Early pink tinted light was just beginning to pour into the room when I rolled over and stared at the glowing face of the clock. 6:37 am. I wanted to relax, to go back to sleep, to have a lazy Sunday, but my internal clock was screaming that it was well passed my usual wake up time and worse, that urge to go, the urge to get lost down some back highway was gnawing at me. I was vexed, annoyed, irritated and all those other trite adjectives for reasons that involve the great shifting sands of life and chapters ending and beginning and all those things to which I am inherently accustomed but have a knack for overanalyzing in the initial moments, an hour or so of grand upset which inevitably leads to a sort of emotional hangover the following day.
“Are you awake?”
“I need to go for a ride.”
“For all day.”
And that’s it. That’s how our rides happen, how well thought out and planned they are. In fairness though, when your bike is a daily means of transport rather than a rarity one loses the need for grand plans with the ride and we are so ridiculously alike that the conversation about needing to ride, however brief, was mere formality. The planning aspect of our morning involved me texting one of our friends I had a nagging feeling also needed a getaway day:
“What are you up to today?”
“We’re riding. No clue where, just pick a highway. West maybe? Want to go?”
“Oh hell yes!”
And thus the inauspicious birth of a day of riding. I was up and dressed faster than I knew I was capable of, garden and stores tended to and minimal gear piled onto the table for a final check before leaving.

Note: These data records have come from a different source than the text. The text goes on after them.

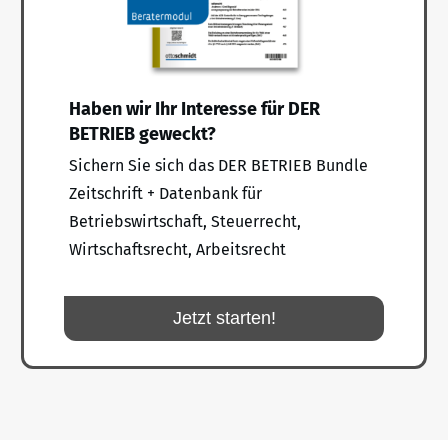
Haben wir Ihr Interesse für DER
BETRIEB geweckt?
Sichern Sie sich das DER BETRIEB Bundle
Zeitschrift + Datenbank für
Betriebswirtschaft, Steuerrecht,
Wirtschaftsrecht, Arbeitsrecht
Jetzt starten!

We talked over sandwiches, haphazardly picking out back highways from the map and choosing Red Rock Canyon State Park as a resting point from the inevitable triple digit heat index that afternoon.
I felt like a caged animal, pacing, racing, just trying to get out the door, but as soon as those two wheels left the driveway my head became remarkably clear and everything was as it should be, listening for any odd sounds before we get too far, initial gas and water stop, and out, and gone, onto the bypass, to the interstate, down a few miles, and onto highways that wound back not really to connect any one place to another, but rather for the convenience of the locals needing a main vein by which to come and go from the interstate. Winding, curving, the sun blinding in the vast blue, Oklahoma is still remarkably green from a much rainier than usual summer. The wind hardly blew as we passed field and pasture, two beautiful buckskin mares and a foal, overhead irrigation sprinklers stretching out clear to the horizon it seemed across recently plowed up land, an occasional yard pocked with the rusted shells of cars like cicada exuviae, an occasional corn crop waving in the wind although it seems to be out of rotation this year. These are the things you notice when you aren’t trapped inside a box, when you feel your place in the scene, when you are ultimately conscious of oneness.
And just as the heat began to grow overpowering, we turned off Highway 281 at Hinton and into the Red Rock Canyon State Park through the front gate and winding immediately down into a gorgeous gorge of bold painted sandstone walls. I was harkened at once back to the frontier days as this had all the styling of an ideal outlaw hideout. Although today it is a favorite escape for campers and others seeking a haven for recreation, Red Rock was once a much more essential refuge for the area plains tribes during winter and in the era of the California Trail it was a well-known outpost for rest and wagon repairs. To this day, above the west wall, ruts permanently mar the rock from the wheels of those many wagons nearly two centuries ago.
Finding a spot near the western wall and deep in shadow of the cool rock and overarching mulberry canopy, we rested for an hour or so, swapping stories of life and what to do in the day to day with no real answers found. More so we discussed bikes, a trio of gearheads with similar but just differing enough for debate opinions in a subject area which lends itself more readily to solid answers than life tends bestow.
After climbing the rocks beside us and seeing the wall cloud rolling along the horizon, it was decidedly time to head out. Watching the clouds race closer as we left the canyon behind, I thought back to those pioneers crossing the frontier, of what an oasis Red Rock must have seemed, of the oasis it is still, chiseled out of rolling prairie, all bright clay red and deep dramatic greens with its beautiful sycamores and maples, trickling brook and cooling overhangs. On a day when there was no real plan, when getting away, going west was the only goal, we’d uncovered a new great run and a hideout for our next night to get away, one mapped out centuries ago by those who built the westward trek, a place to rest against the same walls as those traversing the same land many generations before.